Data extracted from a collection
________________________
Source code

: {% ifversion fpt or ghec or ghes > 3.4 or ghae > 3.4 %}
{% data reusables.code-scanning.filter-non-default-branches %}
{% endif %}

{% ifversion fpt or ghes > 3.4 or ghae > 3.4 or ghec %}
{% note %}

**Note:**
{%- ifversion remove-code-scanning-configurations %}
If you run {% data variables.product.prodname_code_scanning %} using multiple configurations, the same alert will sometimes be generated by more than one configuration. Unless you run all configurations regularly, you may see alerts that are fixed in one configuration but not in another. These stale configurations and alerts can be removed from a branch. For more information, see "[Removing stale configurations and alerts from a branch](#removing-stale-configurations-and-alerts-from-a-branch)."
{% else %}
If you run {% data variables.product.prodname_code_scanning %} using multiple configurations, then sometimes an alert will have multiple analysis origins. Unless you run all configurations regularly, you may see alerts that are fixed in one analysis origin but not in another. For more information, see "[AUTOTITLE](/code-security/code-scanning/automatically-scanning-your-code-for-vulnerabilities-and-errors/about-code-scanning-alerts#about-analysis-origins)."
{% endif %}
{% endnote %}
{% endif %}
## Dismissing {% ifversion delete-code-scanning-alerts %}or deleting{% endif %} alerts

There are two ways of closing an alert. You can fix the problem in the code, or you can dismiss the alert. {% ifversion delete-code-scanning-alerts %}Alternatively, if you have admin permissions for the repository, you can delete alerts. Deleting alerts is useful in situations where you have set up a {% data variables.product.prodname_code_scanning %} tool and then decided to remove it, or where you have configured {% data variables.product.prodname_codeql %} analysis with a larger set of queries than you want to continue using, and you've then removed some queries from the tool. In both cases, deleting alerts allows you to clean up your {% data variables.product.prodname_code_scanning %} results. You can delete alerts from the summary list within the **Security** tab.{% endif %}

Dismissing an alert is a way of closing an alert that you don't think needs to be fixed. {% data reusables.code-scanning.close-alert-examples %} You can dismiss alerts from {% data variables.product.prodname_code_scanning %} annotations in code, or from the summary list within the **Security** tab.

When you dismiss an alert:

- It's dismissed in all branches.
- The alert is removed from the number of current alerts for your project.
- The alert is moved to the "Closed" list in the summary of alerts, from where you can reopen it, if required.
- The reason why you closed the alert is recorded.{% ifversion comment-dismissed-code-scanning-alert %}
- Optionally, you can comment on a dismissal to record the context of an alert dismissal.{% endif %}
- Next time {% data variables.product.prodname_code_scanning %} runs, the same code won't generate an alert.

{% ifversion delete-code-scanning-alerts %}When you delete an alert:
________________________
▶ TASK STATEMENT:
Which lines in the rows above contain the word "regularly"? Locate each one and copy it out. Case counts.

▶ EXERCISE RESULT:
If you run {% data variables.product.prodname_code_scanning %} using multiple configurations, the same alert will sometimes be generated by more than one configuration. Unless you run all configurations regularly, you may see alerts that are fixed in one configuration but not in another. These stale configurations and alerts can be removed from a branch. For more information, see "[Removing stale configurations and alerts from a branch](#removing-stale-configurations-and-alerts-from-a-branch)."
If you run {% data variables.product.prodname_code_scanning %} using multiple configurations, then sometimes an alert will have multiple analysis origins. Unless you run all configurations regularly, you may see alerts that are fixed in one analysis origin but not in another. For more information, see "[AUTOTITLE](/code-security/code-scanning/automatically-scanning-your-code-for-vulnerabilities-and-errors/about-code-scanning-alerts#about-analysis-origins)."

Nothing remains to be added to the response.